Le lezioni sono oltretutto l’occasione per presentare ai ragazzi i progetti in campo su questo tema, come InnoWEEE, WEEE4Future,Belt (relativo alla nuova etichettatura energetica degli elettrodomestici) ed il progetto ECCO – Economie Circolari sul tema dei Green Jobs

 

 

Di seguito alcune nostre considerazioni sul tema dell’impatto dei rifiuti elettronici

Ad oggi, l’estrazione dei materiali necessari a produrre i nostri accessori elettrici (ma fondamentali anche per le auto “green”), non è eticamente sostenibile.

Basti pensare all’estrazione del litio in Cile (che detiene la seconda riserva di litio al mondo) dove la SQM (società di estrazione cui azionista di maggioranza è la famiglia Pinochet) ha impiegato milioni e milioni di litri d’acqua andando ad intaccare uno dei deserti più belli al mondo, il deserto di Atacama (consigliamo la visione di  questo servizio del Guardian).

Si pensi al cobalto, dove nella Repubblica Democratica del Congo c’è la più grande riserva al mondo, per il quale i bambini vengono sfruttati in miniere illegali (come evidenziato dal rapporto di Amnesty International “This is what we die for” del 2016) e che lo scandalo connesso ha portato  ad accuse pesanti per Google, Apple e Tesla (a questo link il video di Amnesty International circa il loro dossier).

Aziende sudcoreane, fra cui Samsung SDI e LG Chem, stanno cercando di sviluppare batterie che richiedano in percentuale meno cobalto e più nickel. Diminuire troppo la percentuale di cobalto aumentando quella di nickel porta però ad una minor vita della batteria legata alla minore resistenza ai diversi cicli di ricarica e questo ci riporta direttamente al problema descritto sopra dell’obsolescenza.

L’estrazione di tutti questi materiali comporta una serie di problematiche tra cui, anche, violazioni dei diritti dei lavoratori, violazioni dei diritti delle popolazioni indigene che abitano quei luoghi, corruzione e forti impatti sulla salute pubblica come riportato dal Business & Human Rights Resource Centre (BHRRC), a riguardo vi consigliamo di guardare i loro report.

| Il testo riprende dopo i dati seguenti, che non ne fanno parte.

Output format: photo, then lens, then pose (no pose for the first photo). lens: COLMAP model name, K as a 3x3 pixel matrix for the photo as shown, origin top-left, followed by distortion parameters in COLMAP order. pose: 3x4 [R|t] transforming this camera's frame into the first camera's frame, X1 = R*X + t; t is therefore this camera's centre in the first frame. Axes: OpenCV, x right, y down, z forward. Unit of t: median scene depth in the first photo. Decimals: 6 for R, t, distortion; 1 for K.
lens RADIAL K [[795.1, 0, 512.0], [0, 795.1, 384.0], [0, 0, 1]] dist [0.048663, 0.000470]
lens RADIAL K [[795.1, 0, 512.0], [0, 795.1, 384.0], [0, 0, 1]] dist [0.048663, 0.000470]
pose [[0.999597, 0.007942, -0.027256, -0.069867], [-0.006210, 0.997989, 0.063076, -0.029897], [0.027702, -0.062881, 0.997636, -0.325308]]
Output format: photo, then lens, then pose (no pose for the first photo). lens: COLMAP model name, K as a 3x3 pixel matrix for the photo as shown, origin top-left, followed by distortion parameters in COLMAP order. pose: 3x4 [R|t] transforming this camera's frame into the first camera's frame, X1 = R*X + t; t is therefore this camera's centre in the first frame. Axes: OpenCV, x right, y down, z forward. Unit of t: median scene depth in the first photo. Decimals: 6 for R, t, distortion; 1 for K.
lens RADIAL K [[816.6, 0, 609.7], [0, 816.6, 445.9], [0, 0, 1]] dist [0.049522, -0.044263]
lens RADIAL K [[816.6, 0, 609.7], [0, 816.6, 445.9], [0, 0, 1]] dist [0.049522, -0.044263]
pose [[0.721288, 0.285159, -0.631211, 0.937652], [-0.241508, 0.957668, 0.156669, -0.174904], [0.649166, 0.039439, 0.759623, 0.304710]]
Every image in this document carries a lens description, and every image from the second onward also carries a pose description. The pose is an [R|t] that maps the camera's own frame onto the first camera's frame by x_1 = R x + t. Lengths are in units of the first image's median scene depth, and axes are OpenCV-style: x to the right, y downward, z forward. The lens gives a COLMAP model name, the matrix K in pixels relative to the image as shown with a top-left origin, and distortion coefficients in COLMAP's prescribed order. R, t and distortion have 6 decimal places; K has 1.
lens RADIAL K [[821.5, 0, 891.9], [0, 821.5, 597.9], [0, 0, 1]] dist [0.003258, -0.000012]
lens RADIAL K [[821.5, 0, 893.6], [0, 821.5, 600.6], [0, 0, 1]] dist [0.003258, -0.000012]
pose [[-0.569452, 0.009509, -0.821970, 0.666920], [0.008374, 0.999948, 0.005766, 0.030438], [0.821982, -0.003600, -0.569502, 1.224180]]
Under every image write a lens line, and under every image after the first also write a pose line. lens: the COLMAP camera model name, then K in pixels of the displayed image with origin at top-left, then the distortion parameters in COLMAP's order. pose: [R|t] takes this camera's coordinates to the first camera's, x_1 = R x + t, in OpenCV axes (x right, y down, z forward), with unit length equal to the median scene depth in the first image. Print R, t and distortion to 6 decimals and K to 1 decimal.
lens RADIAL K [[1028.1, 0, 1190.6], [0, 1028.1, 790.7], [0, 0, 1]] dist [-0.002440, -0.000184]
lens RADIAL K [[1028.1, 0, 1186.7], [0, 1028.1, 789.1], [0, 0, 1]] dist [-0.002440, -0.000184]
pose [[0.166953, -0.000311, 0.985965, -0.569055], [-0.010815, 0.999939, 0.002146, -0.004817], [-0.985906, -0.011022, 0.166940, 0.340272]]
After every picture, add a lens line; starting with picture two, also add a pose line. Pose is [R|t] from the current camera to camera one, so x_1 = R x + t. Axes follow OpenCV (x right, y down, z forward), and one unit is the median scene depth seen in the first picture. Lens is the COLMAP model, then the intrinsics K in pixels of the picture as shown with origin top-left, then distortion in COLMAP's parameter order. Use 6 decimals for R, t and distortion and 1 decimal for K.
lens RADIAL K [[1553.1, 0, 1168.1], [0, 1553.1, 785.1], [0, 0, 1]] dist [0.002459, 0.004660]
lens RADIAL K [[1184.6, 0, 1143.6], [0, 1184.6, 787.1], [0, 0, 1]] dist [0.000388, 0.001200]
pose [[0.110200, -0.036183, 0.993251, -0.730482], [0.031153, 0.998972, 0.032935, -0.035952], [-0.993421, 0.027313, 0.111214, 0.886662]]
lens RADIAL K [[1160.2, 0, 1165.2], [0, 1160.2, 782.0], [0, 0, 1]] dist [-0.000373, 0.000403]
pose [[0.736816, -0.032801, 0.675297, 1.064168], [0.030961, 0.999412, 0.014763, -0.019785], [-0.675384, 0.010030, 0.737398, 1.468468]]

Ma noi, all’atto pratico, cosa possiamo fare?

Come individui, possiamo sicuramente avere più cura delle apparecchiature elettriche ed elettroniche che utilizziamo ogni giorno. Ne guadagneremmo noi in termini economici, ne guadagnerebbe l’ambiente e ne guadagnerebbero tutte quelle popolazioni che da anni vengono sfruttate e ignorate nelle loro richieste d’aiuto.

Risulta sempre più evidente come si renda necessario chiedere a gran voce, a tutti i grandi colossi tecnologici, di rendere pubbliche le proprie impronte di carbonio e rendere note le catene di approvvigionamento dei minerali chiave, come anche Amnesty chiede da tempo.